* **Reading passage**:
Fine-Tuning BERT Question Answering sequence output problem

While following instructions on Fine-tuning with custom datasets — transformers 4.7.0 documentation using TensorFlow Keras, model fit produces below problem and fail to start training

from transformers import TFAutoModelForQuestionAnswering

model = TFAutoModelForQuestionAnswering.from_pretrained("bert-base-multilingual-cased")

...

model.fit(...)

TypeError: The two structures don't have the same sequence type. Input structure has type <class 'tuple'>, while shallow structure has type <class 'transformers.modeling_tf_outputs.TFQuestionAnsweringModelOutput'>.

I suspect that it is related to formatting output for Keras requirements as below:

# Keras will expect a tuple when dealing with labels
train_dataset = train_dataset.map(lambda x, y: (x, (y['start_positions'], y['end_positions'])))

since the error message is about output and it says tuples are not transformers.modeling_tf_outputs.TFQuestionAnsweringModelOutput.

Help?

My platform is Windows 10 and libraries are

print(tf.__version__)
print(torch.__version__)
print(transformers.__version__)

2.4.0
1.9.0+cu111
4.8.2

The error here was because they asked to use return_dict = False but in TF during model compilation, we have to set run_eagerly=True in order to actually make sense of the return_dict parameter.
According to documentation:

return_dict (bool, optional) – Whether or not to return a ModelOutput instead of a plain tuple. This argument can be used in eager mode, in graph mode the value will always be set to True.

Actually it was given in warning that it couldn’t set return_dict to False and hence I was able to figure out this issue.
I don’t know its equivalent for PyTorch but I hope this helps.

1 Like

Hi [lseongjoo],

I am facing the same issue. Have you resolved it?

* **Work to complete**: Continue the forum thread about the BERT question-answering fine-tuning error from the point where it ends. The rows that come next are not needed for this work.

* **Dataset records**:
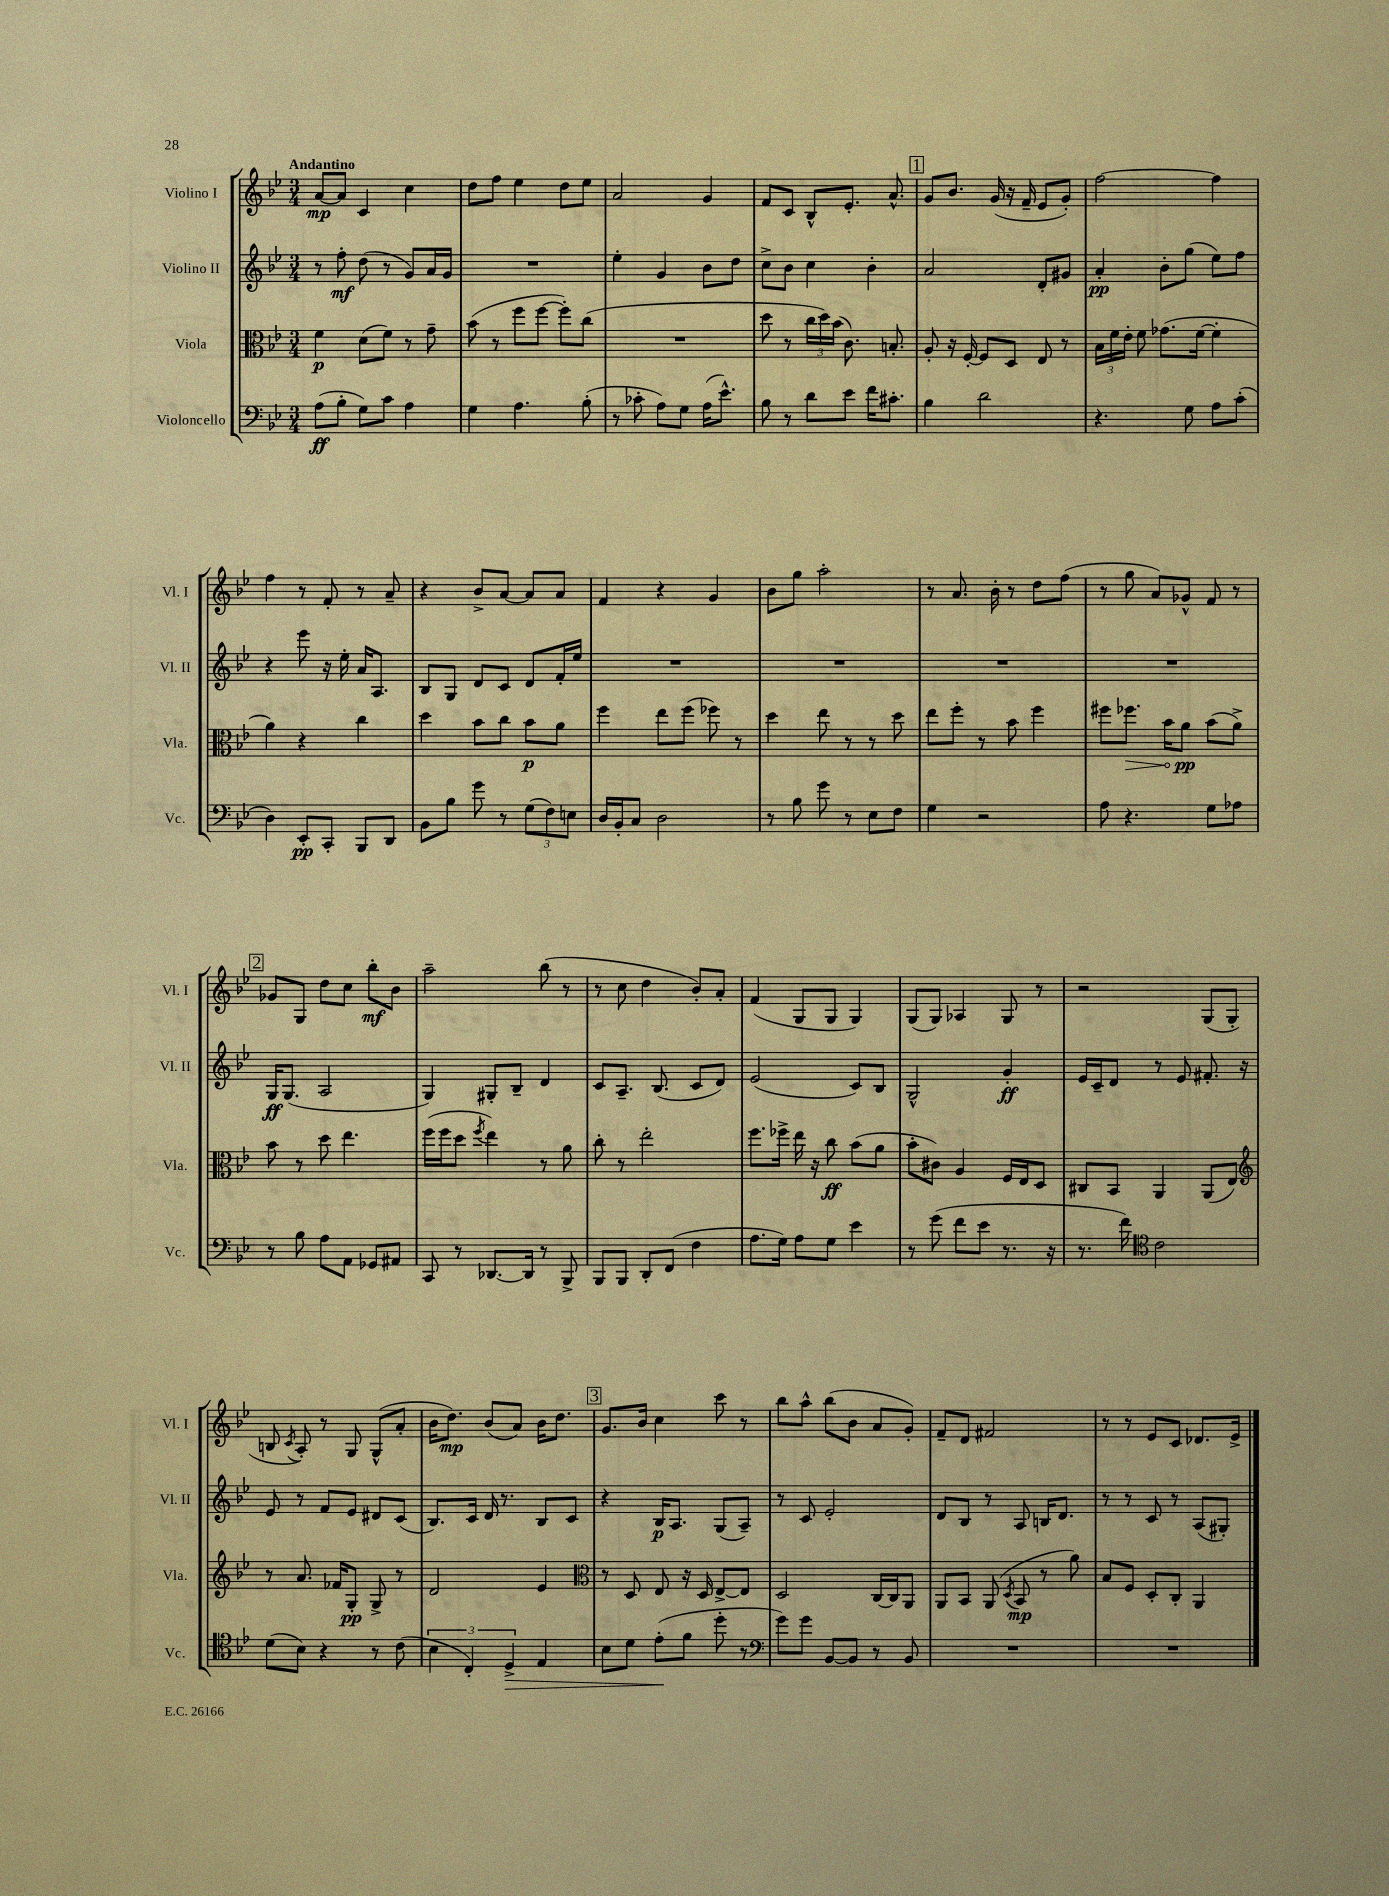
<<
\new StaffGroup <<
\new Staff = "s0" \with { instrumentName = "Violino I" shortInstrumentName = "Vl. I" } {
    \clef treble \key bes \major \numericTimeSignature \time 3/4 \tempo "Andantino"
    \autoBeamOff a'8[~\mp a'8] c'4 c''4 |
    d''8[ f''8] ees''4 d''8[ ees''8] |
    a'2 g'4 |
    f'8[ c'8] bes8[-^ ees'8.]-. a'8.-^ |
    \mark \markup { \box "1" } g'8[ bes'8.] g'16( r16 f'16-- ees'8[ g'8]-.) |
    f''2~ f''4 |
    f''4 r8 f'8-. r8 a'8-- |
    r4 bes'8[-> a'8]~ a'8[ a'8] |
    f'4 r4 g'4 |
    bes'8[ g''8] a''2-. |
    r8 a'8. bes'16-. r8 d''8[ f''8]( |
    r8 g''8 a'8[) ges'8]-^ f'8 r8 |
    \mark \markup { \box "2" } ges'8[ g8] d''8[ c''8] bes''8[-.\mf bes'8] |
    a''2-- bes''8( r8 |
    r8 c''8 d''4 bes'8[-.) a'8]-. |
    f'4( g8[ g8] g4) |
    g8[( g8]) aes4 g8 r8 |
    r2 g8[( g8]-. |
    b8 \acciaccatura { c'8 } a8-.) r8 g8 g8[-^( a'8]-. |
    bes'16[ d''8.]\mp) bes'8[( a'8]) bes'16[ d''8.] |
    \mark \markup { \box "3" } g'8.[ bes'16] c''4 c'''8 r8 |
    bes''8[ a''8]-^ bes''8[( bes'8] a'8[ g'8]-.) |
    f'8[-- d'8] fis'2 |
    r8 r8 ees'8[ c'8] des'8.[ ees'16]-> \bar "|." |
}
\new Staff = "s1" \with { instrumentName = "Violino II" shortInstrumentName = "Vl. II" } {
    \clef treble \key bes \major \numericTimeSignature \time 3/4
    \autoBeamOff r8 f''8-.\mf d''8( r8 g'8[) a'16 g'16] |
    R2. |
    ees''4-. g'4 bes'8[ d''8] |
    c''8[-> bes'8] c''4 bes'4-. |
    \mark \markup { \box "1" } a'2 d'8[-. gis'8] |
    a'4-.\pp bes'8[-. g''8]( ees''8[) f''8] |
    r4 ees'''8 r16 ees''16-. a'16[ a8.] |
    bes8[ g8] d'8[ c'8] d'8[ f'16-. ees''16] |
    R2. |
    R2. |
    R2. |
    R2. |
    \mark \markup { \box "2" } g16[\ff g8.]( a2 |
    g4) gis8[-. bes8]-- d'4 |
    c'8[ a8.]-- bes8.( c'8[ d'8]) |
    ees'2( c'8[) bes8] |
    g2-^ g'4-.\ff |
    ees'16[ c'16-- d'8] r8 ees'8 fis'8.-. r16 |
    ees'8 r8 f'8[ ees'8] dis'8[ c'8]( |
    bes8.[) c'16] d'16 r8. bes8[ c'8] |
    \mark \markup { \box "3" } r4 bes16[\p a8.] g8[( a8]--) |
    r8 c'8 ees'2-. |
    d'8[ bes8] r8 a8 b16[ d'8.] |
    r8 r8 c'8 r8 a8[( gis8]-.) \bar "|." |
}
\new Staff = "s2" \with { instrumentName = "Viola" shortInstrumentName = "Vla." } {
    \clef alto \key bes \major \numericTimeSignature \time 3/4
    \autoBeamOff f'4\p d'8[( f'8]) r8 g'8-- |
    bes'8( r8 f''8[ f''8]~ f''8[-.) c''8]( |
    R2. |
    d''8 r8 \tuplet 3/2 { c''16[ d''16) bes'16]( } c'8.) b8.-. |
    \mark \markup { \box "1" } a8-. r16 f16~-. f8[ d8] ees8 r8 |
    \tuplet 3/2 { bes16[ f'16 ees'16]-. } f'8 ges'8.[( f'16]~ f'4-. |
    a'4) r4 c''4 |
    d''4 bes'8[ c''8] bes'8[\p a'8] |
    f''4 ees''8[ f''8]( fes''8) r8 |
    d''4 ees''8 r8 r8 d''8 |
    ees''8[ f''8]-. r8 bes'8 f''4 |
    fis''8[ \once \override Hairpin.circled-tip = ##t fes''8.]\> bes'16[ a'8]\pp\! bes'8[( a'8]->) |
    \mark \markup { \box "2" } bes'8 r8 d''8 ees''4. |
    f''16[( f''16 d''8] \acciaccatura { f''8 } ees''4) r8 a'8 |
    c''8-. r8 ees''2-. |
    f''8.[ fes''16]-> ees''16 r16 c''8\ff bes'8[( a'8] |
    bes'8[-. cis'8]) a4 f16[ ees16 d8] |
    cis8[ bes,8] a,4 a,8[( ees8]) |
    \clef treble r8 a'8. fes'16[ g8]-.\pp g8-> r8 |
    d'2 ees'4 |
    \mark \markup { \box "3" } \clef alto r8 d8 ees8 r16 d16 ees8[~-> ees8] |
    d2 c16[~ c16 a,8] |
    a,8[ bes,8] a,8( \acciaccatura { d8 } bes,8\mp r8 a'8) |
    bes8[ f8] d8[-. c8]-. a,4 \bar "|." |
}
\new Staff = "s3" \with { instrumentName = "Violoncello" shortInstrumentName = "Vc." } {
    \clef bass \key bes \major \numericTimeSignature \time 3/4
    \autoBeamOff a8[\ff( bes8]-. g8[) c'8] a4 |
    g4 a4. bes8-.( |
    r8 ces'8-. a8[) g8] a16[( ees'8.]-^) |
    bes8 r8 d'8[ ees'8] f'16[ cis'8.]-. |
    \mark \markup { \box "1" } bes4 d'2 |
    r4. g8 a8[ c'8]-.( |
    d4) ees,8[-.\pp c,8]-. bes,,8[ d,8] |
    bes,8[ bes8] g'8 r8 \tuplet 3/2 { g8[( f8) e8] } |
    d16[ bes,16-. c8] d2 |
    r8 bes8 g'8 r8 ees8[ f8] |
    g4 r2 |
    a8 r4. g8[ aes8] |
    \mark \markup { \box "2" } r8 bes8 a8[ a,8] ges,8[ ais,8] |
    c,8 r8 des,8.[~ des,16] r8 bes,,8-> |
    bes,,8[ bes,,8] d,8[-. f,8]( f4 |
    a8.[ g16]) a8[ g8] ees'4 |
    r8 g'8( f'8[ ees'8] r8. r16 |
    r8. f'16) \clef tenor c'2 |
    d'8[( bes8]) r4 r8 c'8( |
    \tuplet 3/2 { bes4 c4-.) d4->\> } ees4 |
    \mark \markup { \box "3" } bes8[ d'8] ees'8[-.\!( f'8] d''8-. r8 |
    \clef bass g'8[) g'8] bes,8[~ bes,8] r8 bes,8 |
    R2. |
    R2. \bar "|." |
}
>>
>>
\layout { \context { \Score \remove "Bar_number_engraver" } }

* **Reply**:
thank you!

1 Like

Hi dev-sajal,

I tried this but this is not working.

Hi everyone, I finally found a solution.

  1. Do not use this line
# Keras will expect a tuple when dealing with labels
train_dataset = train_dataset.map(lambda x, y: (x, (y['start_positions'], y['end_positions'])))

in graph mode, the model returns the prediction as “TFQuestionAnsweringModelOutput” and this model is inherited from a dictionary! So we need to use the “y” value as a dictionary too.

  1. Replace every “start_positions” with “start_logits” and every “end_positions” with “end_logits”.

The reason is when you calculate loss
TFQuestionAnsweringModelOutput has “start_logits” and "end_logits"

but

y_true has “start_positions” and “end_positions”.

After the loss calculation, tensorflow adds “start_logits” and “end_logits” keys to the y_true and throws an error about length of the y_pred and y_true is different. When you replace start_positions with start_logits etc. problem solved!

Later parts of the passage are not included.